POJOKNEGERI.COM - Pemerintah pada Sabtu (3/9/2022) memutuskan untuk menaikkan harga bahan bakar minyak (BBM) jenis Pertalite, Solar, dan Pertamax nonsubsidi.
Kini, Pertalite menjadi Rp 10 ribu/ liter, lalu Solar menjadi Rp 6.800/ liter dari sebelumnya Rp 5.150/ liter, serta Pertamax nonsubsidi menjadi Rp 14.500/ liter dari sebelumnya Rp 12.500/ liter.
Terkait kenaikan BBM ini, Dosen Fakultas Hukum Universitas Mulawarman Herdiansyah Hamzah atau kerap disapa Castro juga berikan pendapatnya.

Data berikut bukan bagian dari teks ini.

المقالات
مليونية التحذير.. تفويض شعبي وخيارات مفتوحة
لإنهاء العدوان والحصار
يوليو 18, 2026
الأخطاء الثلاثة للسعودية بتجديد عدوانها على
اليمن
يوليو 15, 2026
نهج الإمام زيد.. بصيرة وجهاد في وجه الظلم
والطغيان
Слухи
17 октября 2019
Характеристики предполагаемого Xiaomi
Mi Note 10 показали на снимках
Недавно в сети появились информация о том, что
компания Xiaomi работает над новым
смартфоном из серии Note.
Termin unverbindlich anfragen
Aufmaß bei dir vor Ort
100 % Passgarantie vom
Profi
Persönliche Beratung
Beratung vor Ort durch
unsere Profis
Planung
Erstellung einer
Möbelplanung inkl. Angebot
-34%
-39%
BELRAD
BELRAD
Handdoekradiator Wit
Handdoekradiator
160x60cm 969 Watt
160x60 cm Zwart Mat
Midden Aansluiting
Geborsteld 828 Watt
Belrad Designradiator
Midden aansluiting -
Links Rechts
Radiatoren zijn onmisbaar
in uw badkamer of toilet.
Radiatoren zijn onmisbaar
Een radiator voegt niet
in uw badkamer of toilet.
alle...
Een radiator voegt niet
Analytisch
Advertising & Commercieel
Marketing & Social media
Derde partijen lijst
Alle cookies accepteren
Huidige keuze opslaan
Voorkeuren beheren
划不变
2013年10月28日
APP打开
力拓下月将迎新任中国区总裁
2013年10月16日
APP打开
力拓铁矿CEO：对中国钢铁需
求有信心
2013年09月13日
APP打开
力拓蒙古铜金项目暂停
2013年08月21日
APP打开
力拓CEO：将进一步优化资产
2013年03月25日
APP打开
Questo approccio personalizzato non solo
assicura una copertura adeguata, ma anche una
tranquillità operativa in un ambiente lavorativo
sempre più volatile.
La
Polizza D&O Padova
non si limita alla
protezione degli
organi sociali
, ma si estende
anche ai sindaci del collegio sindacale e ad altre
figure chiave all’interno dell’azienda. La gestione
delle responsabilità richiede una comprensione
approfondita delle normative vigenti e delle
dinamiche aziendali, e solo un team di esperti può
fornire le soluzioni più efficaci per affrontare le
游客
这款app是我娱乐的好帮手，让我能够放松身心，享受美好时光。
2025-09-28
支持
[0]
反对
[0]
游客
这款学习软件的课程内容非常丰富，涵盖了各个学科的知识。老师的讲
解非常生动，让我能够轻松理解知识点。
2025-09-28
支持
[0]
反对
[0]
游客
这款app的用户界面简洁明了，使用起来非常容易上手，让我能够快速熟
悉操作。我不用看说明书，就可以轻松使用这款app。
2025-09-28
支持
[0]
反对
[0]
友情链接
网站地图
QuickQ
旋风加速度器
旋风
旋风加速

Dijelaskan, ada tiga alasan mengapa kenaikan BBM seharusnya ditolak.
Pertama, pemerintah selalu berdalih bahwa kenaikan harga BBM dikarenaka selama ini 70 persen subsidi BBM dinikmati oleh orang mampu.
Akan tetapi, darimana data mampu tidak mampu ini?
Dijelaskan, tidak ada data yang jelas bagaimana pemerintah mengkualifikasikan "orang mampu" ini.
"Tapi jika ditelusuri, data orang mampu ini menggunakan kemungkinan besar menggunakan standar garis kemeskinan yang ditetapkan pemerintah melalui BPS, dimana per maret 2021 ditetapkan sebesar Rp. 472.525. Jadi penduduk yang pengeluaran perkapitanya dalam sebulan di bawah angka itu, dikualifikasikan sebagai penduduk miskin. Sementara yang di atas angka itu dikualifikasikan tidak miskin atau "mampu"," jelasnya.